» **Supplied records**
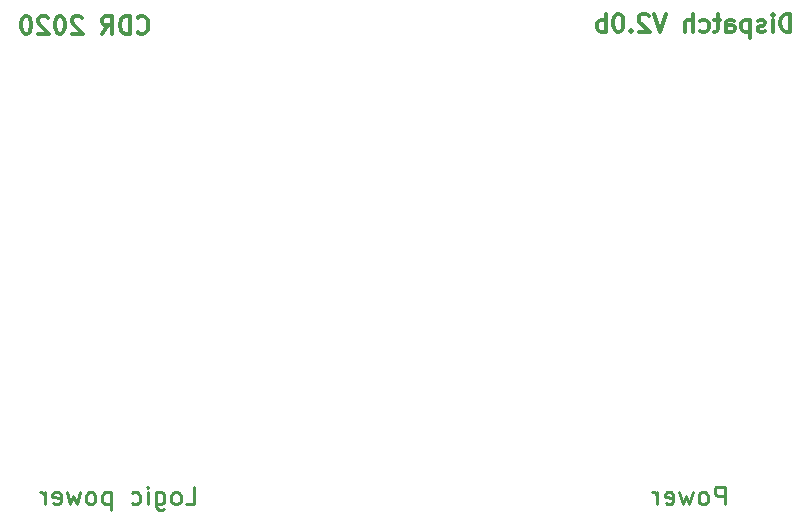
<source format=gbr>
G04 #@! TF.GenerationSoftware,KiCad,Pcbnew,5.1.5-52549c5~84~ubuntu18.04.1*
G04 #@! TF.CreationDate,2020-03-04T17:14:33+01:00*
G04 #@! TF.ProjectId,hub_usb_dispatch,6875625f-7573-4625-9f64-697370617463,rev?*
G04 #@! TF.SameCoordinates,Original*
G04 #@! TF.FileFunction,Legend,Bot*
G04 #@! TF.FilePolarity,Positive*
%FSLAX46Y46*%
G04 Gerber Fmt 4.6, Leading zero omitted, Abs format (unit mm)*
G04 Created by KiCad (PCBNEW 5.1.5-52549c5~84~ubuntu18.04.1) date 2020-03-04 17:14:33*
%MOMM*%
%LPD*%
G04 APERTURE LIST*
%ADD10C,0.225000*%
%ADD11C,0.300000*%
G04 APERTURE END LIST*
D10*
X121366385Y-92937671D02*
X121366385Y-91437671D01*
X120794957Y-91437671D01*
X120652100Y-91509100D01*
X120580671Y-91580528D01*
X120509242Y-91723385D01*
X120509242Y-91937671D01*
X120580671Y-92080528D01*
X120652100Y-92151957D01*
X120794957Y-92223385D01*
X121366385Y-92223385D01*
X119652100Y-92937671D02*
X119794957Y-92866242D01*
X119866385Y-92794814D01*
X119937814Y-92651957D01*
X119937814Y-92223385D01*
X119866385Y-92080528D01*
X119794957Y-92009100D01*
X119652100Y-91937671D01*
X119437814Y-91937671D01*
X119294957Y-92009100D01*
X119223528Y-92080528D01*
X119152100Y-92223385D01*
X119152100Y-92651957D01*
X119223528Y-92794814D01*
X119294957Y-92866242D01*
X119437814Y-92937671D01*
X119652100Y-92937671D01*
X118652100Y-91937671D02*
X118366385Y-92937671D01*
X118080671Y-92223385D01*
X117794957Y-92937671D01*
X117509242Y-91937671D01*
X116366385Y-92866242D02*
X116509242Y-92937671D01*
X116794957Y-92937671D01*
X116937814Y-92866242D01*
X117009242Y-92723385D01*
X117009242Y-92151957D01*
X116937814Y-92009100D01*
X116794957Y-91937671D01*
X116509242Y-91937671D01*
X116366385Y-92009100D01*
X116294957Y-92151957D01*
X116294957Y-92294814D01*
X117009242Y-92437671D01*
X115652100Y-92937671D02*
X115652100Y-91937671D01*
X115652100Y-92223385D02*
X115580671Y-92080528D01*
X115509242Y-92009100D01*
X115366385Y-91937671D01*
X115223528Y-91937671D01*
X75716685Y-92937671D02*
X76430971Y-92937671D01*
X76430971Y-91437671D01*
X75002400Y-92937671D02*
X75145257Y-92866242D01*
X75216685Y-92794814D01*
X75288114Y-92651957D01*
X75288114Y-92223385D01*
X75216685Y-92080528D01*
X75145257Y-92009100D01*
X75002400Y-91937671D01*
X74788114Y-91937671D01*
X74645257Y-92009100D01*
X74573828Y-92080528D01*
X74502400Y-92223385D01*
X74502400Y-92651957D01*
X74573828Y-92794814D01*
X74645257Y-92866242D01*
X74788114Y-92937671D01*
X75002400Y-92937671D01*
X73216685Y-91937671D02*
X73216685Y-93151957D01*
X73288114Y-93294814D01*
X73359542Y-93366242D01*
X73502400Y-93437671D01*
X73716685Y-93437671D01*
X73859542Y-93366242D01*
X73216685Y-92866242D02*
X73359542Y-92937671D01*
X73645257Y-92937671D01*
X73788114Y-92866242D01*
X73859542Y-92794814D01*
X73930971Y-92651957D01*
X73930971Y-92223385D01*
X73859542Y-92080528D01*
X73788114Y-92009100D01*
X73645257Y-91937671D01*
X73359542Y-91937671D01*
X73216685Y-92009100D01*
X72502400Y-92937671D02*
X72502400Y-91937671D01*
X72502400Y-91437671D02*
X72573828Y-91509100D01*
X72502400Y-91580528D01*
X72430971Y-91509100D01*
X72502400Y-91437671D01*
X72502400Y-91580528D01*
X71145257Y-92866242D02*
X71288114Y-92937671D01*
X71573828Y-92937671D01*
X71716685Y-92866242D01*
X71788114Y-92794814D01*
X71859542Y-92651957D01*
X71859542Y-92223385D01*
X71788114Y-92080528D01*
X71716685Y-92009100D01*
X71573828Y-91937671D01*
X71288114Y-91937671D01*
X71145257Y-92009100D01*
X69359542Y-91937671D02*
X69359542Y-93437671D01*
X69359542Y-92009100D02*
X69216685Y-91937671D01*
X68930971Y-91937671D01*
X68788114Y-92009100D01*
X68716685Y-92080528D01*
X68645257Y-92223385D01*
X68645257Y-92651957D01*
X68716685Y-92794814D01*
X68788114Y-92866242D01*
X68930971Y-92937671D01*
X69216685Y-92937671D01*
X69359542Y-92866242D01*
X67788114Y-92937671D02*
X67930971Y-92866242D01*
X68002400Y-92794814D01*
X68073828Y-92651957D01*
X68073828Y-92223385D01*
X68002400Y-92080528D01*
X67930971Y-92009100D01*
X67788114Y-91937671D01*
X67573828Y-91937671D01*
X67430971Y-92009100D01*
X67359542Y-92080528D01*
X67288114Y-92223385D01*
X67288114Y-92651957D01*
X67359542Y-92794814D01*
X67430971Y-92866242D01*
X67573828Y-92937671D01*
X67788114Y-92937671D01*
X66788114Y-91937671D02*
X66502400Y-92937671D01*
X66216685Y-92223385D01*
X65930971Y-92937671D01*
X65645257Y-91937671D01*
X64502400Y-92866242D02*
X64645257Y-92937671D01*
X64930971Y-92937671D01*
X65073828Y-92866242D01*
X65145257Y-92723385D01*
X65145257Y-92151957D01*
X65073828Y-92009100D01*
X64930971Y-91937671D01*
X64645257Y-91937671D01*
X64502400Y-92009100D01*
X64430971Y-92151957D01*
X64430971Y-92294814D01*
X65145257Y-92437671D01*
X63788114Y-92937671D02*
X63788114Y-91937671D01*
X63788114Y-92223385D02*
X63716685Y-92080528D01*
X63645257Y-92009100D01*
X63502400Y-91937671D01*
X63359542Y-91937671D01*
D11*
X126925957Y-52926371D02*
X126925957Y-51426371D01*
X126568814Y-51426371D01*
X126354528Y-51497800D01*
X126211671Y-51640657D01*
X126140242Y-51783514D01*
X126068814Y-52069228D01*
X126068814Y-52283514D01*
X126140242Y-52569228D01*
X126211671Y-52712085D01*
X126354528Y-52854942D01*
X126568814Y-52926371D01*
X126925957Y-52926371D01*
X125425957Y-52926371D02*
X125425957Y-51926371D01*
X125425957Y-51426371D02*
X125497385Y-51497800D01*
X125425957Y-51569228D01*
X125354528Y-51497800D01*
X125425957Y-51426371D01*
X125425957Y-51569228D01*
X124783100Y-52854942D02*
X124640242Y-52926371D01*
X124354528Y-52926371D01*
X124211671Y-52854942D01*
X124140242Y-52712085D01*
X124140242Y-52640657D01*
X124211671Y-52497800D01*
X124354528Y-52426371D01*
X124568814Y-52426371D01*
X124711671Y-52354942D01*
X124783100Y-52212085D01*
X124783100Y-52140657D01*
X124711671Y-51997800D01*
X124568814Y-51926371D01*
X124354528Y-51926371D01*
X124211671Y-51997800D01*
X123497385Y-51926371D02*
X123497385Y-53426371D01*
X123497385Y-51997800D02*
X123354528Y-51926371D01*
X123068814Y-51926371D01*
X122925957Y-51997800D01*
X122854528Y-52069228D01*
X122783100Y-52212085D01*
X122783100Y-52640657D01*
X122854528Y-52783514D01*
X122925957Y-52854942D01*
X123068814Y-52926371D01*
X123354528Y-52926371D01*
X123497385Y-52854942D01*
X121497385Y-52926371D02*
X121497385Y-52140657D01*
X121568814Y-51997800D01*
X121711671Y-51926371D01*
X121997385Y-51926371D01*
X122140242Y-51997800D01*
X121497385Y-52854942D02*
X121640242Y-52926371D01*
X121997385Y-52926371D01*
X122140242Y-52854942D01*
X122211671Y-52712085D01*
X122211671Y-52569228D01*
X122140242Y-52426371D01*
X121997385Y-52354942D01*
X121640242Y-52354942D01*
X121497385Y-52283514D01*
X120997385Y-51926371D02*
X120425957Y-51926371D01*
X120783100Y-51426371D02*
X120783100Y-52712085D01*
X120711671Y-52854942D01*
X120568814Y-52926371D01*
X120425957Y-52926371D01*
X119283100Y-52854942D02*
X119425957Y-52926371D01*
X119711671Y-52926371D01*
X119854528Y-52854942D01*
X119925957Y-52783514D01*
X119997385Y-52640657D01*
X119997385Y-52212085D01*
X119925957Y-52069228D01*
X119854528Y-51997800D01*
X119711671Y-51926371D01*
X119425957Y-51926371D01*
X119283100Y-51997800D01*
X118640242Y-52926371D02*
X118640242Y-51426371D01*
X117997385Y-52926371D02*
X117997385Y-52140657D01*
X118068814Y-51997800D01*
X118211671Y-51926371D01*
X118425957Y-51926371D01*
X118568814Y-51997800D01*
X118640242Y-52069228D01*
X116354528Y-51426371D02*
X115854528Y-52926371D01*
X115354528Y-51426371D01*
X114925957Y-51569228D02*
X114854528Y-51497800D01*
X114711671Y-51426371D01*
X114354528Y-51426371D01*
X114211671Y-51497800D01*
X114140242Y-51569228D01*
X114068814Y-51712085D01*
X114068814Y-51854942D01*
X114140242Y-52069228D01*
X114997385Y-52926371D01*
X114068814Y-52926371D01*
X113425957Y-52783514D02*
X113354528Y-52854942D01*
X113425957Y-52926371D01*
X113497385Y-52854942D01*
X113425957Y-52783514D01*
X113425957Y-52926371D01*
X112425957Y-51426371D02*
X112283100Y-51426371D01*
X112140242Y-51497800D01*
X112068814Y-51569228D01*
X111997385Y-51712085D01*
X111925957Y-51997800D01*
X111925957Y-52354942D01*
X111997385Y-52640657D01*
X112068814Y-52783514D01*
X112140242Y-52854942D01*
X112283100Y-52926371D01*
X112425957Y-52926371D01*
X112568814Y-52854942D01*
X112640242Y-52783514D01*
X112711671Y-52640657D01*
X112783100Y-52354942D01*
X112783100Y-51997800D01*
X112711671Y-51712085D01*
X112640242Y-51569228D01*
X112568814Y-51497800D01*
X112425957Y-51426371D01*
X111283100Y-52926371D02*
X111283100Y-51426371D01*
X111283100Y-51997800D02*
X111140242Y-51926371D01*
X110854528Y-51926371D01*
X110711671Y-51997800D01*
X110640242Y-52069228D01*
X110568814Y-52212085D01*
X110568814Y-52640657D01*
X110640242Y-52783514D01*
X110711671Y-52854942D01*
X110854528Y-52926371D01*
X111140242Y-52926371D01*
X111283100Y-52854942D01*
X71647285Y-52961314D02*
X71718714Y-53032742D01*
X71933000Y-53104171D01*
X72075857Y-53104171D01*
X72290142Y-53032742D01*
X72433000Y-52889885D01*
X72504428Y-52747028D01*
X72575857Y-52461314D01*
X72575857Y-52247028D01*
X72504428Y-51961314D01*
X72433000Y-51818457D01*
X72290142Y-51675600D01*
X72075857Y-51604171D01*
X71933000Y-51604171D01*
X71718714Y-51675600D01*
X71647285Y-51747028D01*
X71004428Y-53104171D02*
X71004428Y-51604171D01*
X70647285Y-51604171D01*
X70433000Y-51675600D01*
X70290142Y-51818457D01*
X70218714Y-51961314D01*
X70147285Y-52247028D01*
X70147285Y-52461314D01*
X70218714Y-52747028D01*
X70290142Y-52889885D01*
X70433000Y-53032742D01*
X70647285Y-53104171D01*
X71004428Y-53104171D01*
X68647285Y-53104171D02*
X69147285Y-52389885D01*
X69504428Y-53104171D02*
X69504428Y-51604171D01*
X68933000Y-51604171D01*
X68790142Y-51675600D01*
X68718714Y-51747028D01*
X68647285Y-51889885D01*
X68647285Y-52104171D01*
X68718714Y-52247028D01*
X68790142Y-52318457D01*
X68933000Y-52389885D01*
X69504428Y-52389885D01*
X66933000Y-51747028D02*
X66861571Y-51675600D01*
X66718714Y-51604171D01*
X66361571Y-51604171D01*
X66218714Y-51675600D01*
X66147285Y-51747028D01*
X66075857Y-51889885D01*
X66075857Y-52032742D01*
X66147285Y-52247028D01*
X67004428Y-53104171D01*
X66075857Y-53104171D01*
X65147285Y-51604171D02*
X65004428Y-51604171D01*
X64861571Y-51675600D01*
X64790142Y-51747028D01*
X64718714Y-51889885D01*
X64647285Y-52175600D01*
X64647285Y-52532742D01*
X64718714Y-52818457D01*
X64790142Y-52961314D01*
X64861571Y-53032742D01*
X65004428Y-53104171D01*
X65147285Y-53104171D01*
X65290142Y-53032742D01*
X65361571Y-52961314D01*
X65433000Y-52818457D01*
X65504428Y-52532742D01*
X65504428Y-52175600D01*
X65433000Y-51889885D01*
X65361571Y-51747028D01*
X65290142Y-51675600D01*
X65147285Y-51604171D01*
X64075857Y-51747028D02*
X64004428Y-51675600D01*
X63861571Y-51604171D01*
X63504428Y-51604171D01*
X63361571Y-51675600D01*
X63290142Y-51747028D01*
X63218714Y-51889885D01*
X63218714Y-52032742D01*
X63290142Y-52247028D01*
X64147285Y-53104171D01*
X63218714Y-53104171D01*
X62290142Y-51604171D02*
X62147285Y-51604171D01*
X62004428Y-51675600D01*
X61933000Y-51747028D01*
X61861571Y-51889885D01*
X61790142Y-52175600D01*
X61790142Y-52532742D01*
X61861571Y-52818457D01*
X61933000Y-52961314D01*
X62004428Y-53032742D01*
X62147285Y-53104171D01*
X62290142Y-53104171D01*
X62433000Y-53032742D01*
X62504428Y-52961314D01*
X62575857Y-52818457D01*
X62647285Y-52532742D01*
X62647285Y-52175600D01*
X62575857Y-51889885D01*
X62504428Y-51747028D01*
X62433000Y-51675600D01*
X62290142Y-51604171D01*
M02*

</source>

--

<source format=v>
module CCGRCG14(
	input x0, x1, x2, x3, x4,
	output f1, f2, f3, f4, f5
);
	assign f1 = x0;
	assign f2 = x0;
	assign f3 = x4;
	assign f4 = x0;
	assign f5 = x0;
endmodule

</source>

» **Task item**
Copy out the lines above exactly, beginning at the one that contains "X70147285Y-52461314D01*" and ending at the one that contains "X68933000Y-51604171D01*".

» **Worked solution**
X70147285Y-52461314D01*
X70218714Y-52747028D01*
X70290142Y-52889885D01*
X70433000Y-53032742D01*
X70647285Y-53104171D01*
X71004428Y-53104171D01*
X68647285Y-53104171D02*
X69147285Y-52389885D01*
X69504428Y-53104171D02*
X69504428Y-51604171D01*
X68933000Y-51604171D01*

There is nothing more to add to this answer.